-- YOUR ASSIGNMENT --
Which lines of the entries below run from the one holding "This project aimed" to the one holding "- Applied **skewness", inclusive? Set down exactly those lines and no others.

-- Items from a dataset --
- - - - - - -

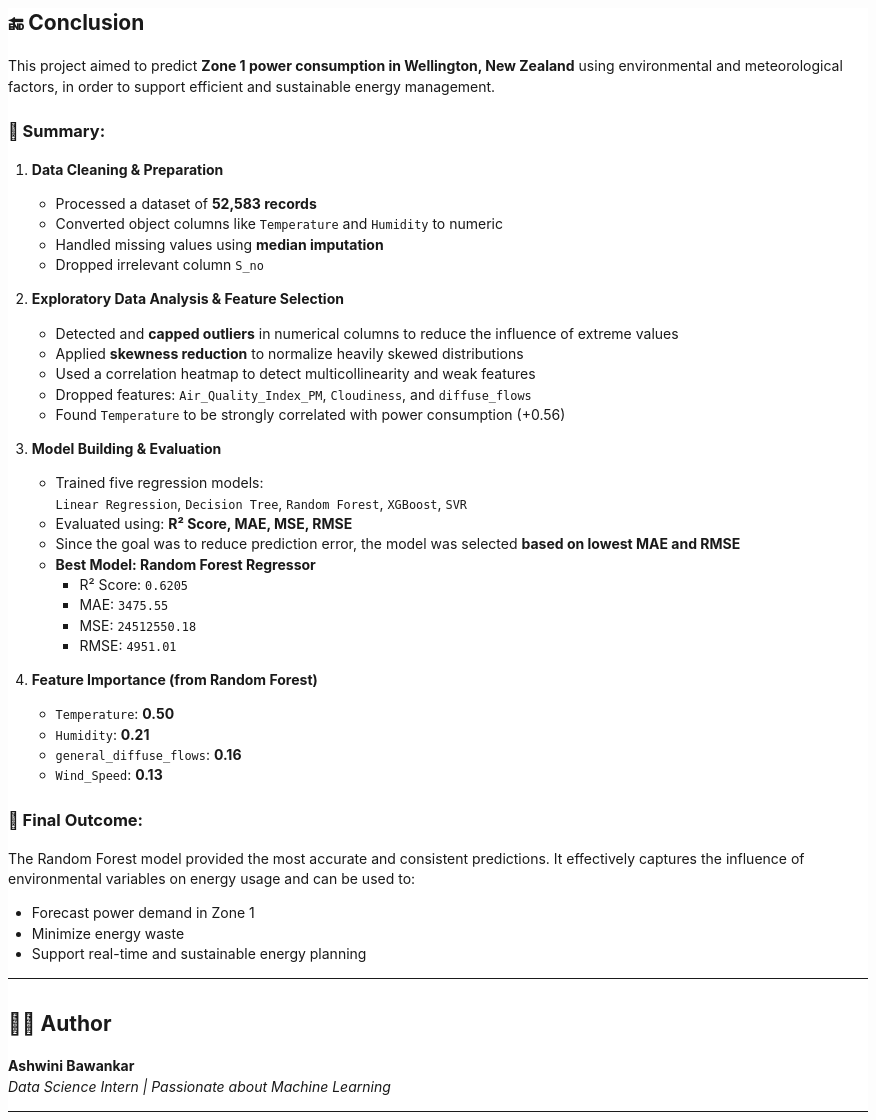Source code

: ## 🔚 Conclusion  

This project aimed to predict **Zone 1 power consumption in Wellington, New Zealand** using environmental and meteorological factors, in order to support efficient and sustainable energy management.

### 📌 Summary:

1. **Data Cleaning & Preparation**
   - Processed a dataset of **52,583 records**
   - Converted object columns like `Temperature` and `Humidity` to numeric
   - Handled missing values using **median imputation**
   - Dropped irrelevant column `S_no`  

2. **Exploratory Data Analysis & Feature Selection**
   - Detected and **capped outliers** in numerical columns to reduce the influence of extreme values
   - Applied **skewness reduction** to normalize heavily skewed distributions
   - Used a correlation heatmap to detect multicollinearity and weak features
   - Dropped features: `Air_Quality_Index_PM`, `Cloudiness`, and `diffuse_flows`
   - Found `Temperature` to be strongly correlated with power consumption (+0.56)  

4. **Model Building & Evaluation**
   - Trained five regression models:  
     `Linear Regression`, `Decision Tree`, `Random Forest`, `XGBoost`, `SVR`
   - Evaluated using: **R² Score, MAE, MSE, RMSE**
   - Since the goal was to reduce prediction error, the model was selected **based on lowest MAE and RMSE**
   - **Best Model: Random Forest Regressor**
     - R² Score: `0.6205`
     - MAE: `3475.55`
     - MSE: `24512550.18`
     - RMSE: `4951.01`  

5. **Feature Importance (from Random Forest)**
   - `Temperature`: **0.50**
   - `Humidity`: **0.21**
   - `general_diffuse_flows`: **0.16**
   - `Wind_Speed`: **0.13**  

### 🎯 Final Outcome:
The Random Forest model provided the most accurate and consistent predictions. It effectively captures the influence of environmental variables on energy usage and can be used to:  
- Forecast power demand in Zone 1
- Minimize energy waste
- Support real-time and sustainable energy planning
  
---  

## 🧑‍💻 Author

**Ashwini Bawankar**  
*Data Science Intern | Passionate about Machine Learning*

---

- - - - - - -

-- TASK ANSWER --
This project aimed to predict **Zone 1 power consumption in Wellington, New Zealand** using environmental and meteorological factors, in order to support efficient and sustainable energy management.

### 📌 Summary:

1. **Data Cleaning & Preparation**
   - Processed a dataset of **52,583 records**
   - Converted object columns like `Temperature` and `Humidity` to numeric
   - Handled missing values using **median imputation**
   - Dropped irrelevant column `S_no`  

2. **Exploratory Data Analysis & Feature Selection**
   - Detected and **capped outliers** in numerical columns to reduce the influence of extreme values
   - Applied **skewness reduction** to normalize heavily skewed distributions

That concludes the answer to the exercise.